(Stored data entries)
● ● ● ●

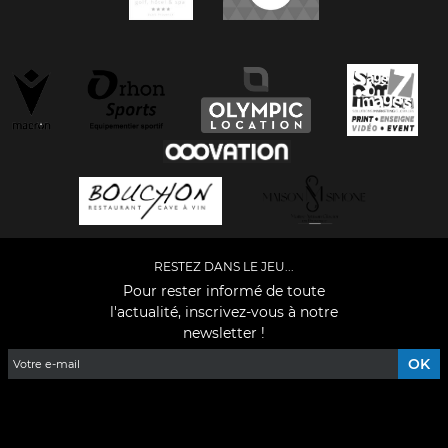
RESTEZ DANS LE JEU...
Pour rester informé de toute
l'actualité, inscrivez-vous à notre
newsletter !
Facebook
YouTube
Instagram
TikTok
LinkedIn
X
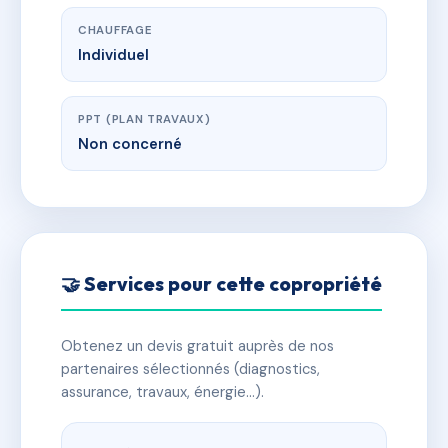
CHAUFFAGE
Individuel
PPT (PLAN TRAVAUX)
Non concerné
🤝 Services pour cette copropriété
Obtenez un devis gratuit auprès de nos
partenaires sélectionnés (diagnostics,
assurance, travaux, énergie…).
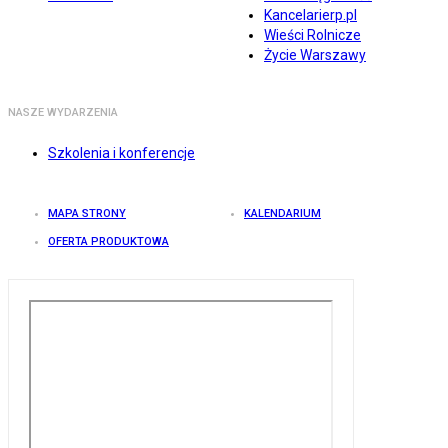
Kancelarierp.pl
Wieści Rolnicze
Życie Warszawy
NASZE WYDARZENIA
Szkolenia i konferencje
MAPA STRONY
KALENDARIUM
OFERTA PRODUKTOWA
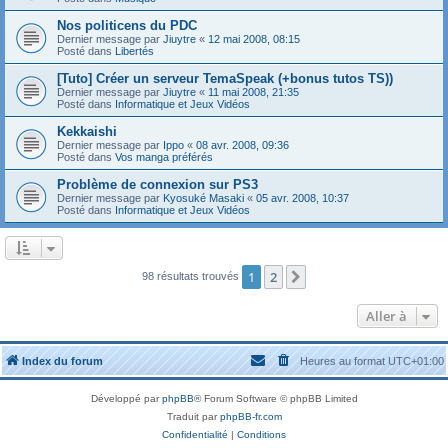
Nos politicens du PDC
Dernier message par
Jiuytre
«
12 mai 2008, 08:15
Posté dans
Libertés
[Tuto] Créer un serveur TemaSpeak (+bonus tutos TS))
Dernier message par
Jiuytre
«
11 mai 2008, 21:35
Posté dans
Informatique et Jeux Vidéos
Kekkaishi
Dernier message par
Ippo
«
08 avr. 2008, 09:36
Posté dans
Vos manga préférés
Problème de connexion sur PS3
Dernier message par
Kyosuké Masaki
«
05 avr. 2008, 10:37
Posté dans
Informatique et Jeux Vidéos
1
2
Suivante
98 résultats trouvés
Aller à
Index du forum
Heures au format
UTC+01:00
Développé par
phpBB
® Forum Software © phpBB Limited
Traduit par
phpBB-fr.com
Confidentialité
|
Conditions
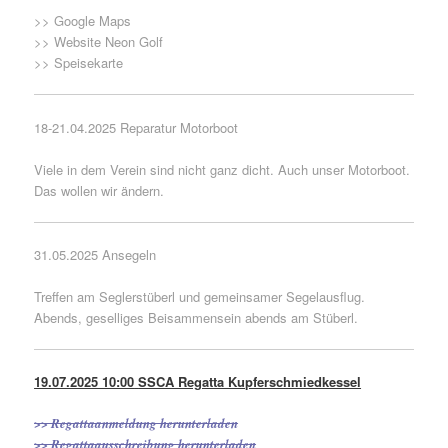
>>
Google Maps
>>
Website Neon Golf
>> Speisekarte
18-21.04.2025 Reparatur Motorboot
Viele in dem Verein sind nicht ganz dicht. Auch unser Motorboot.
Das wollen wir ändern.
31.05.2025 Ansegeln
Treffen am Seglerstüberl und gemeinsamer Segelausflug.
Abends, geselliges Beisammensein abends am Stüberl.
19.07.2025 10:00
SSCA Regatta Kupferschmiedkessel
>> Regattaanmeldung herunterladen
>> Regattaausschreibung herunterladen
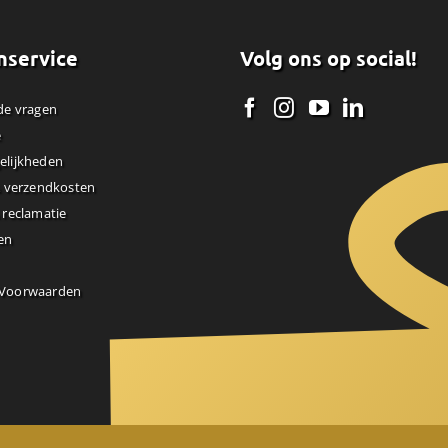
nservice
Volg ons op social!
de vragen
e
elijkheden
& verzendkosten
 reclamatie
en
 Voorwaarden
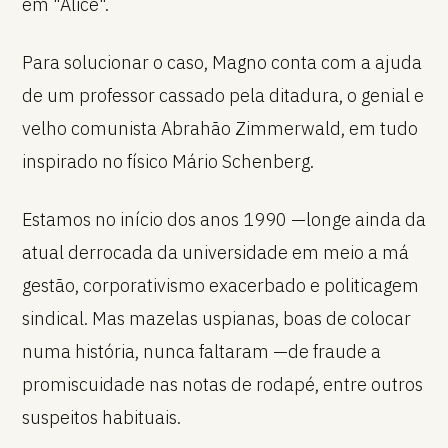
em "Alice".
Para solucionar o caso, Magno conta com a ajuda
de um professor cassado pela ditadura, o genial e
velho comunista Abrahão Zimmerwald, em tudo
inspirado no físico Mário Schenberg.
Estamos no início dos anos 1990 —longe ainda da
atual derrocada da universidade em meio a má
gestão, corporativismo exacerbado e politicagem
sindical. Mas mazelas uspianas, boas de colocar
numa história, nunca faltaram —de fraude a
promiscuidade nas notas de rodapé, entre outros
suspeitos habituais.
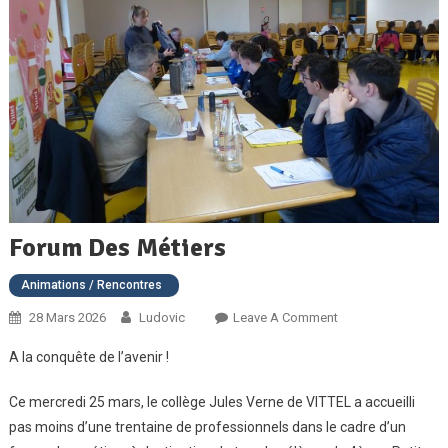
Forum Des Métiers
Animations / Rencontres
On
28 Mars 2026
Ludovic
Leave A Comment
Forum
A la conquête de l’avenir !
Des
Métiers
Ce mercredi 25 mars, le collège Jules Verne de VITTEL a accueilli
pas moins d’une trentaine de professionnels dans le cadre d’un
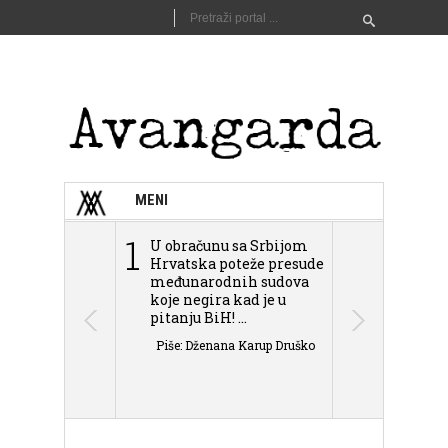
MENI
1
2
U obračunu sa Srbijom
Sarajevo n
Hrvatska poteže presude
Schmidta,
međunarodnih sudova
podjele Bi
koje negira kad je u
antisemit
pitanju BiH! ...
islamofobije
Piše: Dženana Karup Druško
Piše: Dženan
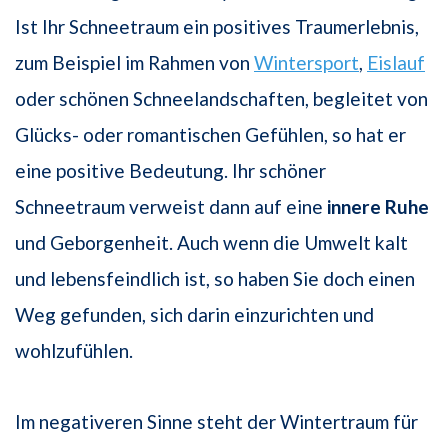
Ist Ihr Schneetraum ein positives Traumerlebnis,
zum Beispiel im Rahmen von
Wintersport
,
Eislauf
oder schönen Schneelandschaften, begleitet von
Glücks- oder romantischen Gefühlen, so hat er
eine positive Bedeutung. Ihr schöner
Schneetraum verweist dann auf eine
innere Ruhe
und Geborgenheit. Auch wenn die Umwelt kalt
und lebensfeindlich ist, so haben Sie doch einen
Weg gefunden, sich darin einzurichten und
wohlzufühlen.
Im negativeren Sinne steht der Wintertraum für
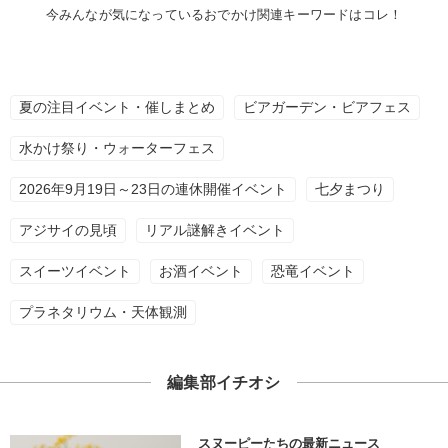
今みんなが気になっているおでかけ関連キーワードはコレ！
夏の注目イベント・催しまとめ
ビアガーデン・ビアフェス
水かけ祭り・ウォーターフェス
2026年9月19日～23日の連休開催イベント
七夕まつり
アジサイの見頃
リアル謎解きイベント
スイーツイベント
お酒イベント
恐竜イベント
プラネタリウム・天体観測
編集部イチオシ
スヌーピーたちの最新ニュース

● ● ● ●

**Activity**
Filter the records for lines holding the string "herunterladen". Copy each one.

**Your response**
>> Regattaanmeldung herunterladen
>> Regattaausschreibung herunterladen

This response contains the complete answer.